- **Requirement**:
Convert the item lines below into a Markdown table with the columns Row and Line, one numbered row per line and blank lines omitted. Start with the line containing "pose: elev=147.1 azim=162.0" and go on through the line containing "Dot at: (277, 335)".

- **Record list**:
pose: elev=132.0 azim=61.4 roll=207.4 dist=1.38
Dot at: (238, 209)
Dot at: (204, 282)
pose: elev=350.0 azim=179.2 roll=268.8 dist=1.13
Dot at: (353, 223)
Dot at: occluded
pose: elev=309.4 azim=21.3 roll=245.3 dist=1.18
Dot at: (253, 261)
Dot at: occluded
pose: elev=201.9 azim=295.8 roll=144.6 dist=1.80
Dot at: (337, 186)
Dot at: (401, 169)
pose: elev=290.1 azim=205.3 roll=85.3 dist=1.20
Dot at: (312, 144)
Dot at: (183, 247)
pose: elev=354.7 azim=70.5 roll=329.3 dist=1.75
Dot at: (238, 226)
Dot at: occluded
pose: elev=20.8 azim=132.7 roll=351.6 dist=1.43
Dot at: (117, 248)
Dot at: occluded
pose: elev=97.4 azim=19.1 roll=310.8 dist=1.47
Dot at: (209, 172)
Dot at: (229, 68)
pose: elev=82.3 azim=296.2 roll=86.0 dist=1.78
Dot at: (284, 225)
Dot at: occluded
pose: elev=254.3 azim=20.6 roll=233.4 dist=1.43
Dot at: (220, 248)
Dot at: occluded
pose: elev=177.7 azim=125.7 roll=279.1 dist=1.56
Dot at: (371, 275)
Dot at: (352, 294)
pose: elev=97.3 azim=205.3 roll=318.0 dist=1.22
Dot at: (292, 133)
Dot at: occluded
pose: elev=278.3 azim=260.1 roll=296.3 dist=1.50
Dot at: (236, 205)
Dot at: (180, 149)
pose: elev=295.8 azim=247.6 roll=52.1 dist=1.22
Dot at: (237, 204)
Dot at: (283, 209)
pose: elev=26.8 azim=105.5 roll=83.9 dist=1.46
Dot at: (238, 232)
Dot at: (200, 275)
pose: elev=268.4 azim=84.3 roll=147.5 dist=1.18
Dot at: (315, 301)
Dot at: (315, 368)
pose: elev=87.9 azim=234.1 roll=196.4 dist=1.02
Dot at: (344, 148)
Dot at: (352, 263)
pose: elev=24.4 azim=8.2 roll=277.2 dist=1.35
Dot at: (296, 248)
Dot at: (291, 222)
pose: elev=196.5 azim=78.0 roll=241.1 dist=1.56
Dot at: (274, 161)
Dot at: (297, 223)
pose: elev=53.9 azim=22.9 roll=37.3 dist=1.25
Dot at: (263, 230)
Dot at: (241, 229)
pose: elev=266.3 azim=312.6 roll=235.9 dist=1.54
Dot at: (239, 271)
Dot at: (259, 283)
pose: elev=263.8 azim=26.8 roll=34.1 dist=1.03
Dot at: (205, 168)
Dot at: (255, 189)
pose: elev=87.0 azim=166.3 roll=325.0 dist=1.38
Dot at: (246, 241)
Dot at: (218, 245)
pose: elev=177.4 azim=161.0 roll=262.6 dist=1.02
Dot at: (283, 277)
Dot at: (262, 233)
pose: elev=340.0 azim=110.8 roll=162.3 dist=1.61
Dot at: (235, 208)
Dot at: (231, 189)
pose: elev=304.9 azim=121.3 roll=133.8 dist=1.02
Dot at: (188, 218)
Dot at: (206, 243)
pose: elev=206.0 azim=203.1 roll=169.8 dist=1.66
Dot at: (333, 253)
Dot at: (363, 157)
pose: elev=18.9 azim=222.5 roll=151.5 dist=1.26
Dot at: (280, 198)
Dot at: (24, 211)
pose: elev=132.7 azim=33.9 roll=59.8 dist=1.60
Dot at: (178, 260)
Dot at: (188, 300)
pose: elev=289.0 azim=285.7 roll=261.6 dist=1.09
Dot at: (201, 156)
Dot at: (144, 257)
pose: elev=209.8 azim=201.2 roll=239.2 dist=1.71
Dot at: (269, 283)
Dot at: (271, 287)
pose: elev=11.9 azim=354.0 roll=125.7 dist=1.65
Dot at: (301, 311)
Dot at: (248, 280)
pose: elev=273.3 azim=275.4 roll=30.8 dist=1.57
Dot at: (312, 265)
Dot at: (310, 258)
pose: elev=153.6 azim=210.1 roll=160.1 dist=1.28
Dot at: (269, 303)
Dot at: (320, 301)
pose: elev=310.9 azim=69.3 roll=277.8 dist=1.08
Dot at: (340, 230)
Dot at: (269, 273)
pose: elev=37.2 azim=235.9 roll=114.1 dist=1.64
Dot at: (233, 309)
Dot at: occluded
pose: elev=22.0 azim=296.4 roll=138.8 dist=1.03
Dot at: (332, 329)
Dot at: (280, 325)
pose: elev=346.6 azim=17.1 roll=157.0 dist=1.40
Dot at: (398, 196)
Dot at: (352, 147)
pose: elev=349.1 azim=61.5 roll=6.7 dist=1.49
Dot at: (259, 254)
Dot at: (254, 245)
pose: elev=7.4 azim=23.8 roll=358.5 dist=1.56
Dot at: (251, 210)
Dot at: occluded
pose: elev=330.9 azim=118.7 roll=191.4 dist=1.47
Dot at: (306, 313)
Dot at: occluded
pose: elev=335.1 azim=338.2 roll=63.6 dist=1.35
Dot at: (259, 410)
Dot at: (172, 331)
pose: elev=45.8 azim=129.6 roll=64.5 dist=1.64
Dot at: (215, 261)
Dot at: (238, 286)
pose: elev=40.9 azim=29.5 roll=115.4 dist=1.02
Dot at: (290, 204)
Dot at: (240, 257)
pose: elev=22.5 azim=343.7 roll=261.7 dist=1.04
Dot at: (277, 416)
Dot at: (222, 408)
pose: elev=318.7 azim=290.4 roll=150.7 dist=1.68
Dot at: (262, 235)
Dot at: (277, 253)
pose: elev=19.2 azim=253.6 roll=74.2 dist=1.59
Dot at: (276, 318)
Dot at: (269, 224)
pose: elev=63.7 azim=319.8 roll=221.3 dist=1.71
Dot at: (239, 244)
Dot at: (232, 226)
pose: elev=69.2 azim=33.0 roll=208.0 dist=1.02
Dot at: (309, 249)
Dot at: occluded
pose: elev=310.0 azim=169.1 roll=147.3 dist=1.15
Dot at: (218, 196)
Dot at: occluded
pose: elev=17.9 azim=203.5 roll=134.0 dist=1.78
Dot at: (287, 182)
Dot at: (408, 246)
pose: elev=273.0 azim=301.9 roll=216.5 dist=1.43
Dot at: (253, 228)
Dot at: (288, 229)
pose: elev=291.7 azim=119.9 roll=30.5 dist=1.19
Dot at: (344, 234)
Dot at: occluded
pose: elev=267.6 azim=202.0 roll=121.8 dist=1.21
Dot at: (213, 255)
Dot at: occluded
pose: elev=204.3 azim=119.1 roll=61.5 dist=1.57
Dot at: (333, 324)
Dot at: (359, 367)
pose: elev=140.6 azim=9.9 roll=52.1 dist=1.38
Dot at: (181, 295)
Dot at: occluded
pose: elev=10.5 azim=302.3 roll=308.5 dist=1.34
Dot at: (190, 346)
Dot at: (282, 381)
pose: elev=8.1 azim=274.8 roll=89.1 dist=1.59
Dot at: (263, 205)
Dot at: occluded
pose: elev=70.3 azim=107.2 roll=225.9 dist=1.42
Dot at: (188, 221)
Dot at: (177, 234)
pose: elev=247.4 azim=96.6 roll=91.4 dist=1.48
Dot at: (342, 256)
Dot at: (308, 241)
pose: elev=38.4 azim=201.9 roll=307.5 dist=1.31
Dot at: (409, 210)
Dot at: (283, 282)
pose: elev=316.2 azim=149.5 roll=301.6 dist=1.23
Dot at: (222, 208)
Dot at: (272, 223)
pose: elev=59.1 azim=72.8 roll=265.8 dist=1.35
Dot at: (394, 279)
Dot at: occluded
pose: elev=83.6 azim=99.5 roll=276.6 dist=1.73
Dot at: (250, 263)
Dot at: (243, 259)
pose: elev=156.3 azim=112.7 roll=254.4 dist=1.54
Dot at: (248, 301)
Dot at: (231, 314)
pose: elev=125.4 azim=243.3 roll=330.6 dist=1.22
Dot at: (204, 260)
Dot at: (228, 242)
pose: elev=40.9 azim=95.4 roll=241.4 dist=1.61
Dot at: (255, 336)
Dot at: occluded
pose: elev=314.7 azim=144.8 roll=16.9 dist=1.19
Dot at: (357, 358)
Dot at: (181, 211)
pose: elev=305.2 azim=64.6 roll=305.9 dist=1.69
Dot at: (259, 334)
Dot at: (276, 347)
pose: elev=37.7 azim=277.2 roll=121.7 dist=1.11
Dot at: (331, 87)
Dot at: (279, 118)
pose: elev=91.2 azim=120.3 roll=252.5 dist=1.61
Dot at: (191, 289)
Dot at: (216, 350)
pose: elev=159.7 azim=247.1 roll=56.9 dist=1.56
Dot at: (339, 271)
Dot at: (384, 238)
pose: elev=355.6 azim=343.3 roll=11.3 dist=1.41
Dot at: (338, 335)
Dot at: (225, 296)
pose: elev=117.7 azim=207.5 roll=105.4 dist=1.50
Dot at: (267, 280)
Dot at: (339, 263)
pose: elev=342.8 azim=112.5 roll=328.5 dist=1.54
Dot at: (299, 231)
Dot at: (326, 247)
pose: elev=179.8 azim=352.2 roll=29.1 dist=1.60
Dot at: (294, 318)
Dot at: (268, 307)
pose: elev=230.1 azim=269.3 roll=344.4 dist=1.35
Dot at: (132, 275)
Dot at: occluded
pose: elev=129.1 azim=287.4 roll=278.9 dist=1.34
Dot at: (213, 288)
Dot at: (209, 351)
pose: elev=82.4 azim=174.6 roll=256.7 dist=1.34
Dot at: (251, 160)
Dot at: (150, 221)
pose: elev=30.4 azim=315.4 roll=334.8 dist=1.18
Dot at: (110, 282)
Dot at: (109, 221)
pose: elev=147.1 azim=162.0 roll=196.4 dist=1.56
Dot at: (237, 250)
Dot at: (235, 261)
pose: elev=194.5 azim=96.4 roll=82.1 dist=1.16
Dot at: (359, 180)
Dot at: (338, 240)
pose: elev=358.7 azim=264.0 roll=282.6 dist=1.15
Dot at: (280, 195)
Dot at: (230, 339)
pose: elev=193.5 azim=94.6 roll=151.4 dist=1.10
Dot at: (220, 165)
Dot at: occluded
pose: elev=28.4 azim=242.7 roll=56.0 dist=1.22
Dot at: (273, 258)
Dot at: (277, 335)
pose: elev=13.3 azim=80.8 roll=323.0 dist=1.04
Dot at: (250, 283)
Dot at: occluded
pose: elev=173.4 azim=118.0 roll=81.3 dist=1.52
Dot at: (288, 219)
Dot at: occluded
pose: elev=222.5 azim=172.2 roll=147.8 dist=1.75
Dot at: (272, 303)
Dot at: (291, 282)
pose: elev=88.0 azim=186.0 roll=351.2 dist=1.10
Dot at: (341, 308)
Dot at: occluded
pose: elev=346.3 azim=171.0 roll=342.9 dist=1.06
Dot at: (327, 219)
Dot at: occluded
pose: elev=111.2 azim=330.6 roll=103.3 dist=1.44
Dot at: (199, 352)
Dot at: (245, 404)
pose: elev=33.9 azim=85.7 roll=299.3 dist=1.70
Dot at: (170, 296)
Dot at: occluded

- **Result below**:
| Row | Line |
|---|---|
| 1 | pose: elev=147.1 azim=162.0 roll=196.4 dist=1.56 |
| 2 | Dot at: (237, 250) |
| 3 | Dot at: (235, 261) |
| 4 | pose: elev=194.5 azim=96.4 roll=82.1 dist=1.16 |
| 5 | Dot at: (359, 180) |
| 6 | Dot at: (338, 240) |
| 7 | pose: elev=358.7 azim=264.0 roll=282.6 dist=1.15 |
| 8 | Dot at: (280, 195) |
| 9 | Dot at: (230, 339) |
| 10 | pose: elev=193.5 azim=94.6 roll=151.4 dist=1.10 |
| 11 | Dot at: (220, 165) |
| 12 | Dot at: occluded |
| 13 | pose: elev=28.4 azim=242.7 roll=56.0 dist=1.22 |
| 14 | Dot at: (273, 258) |
| 15 | Dot at: (277, 335) |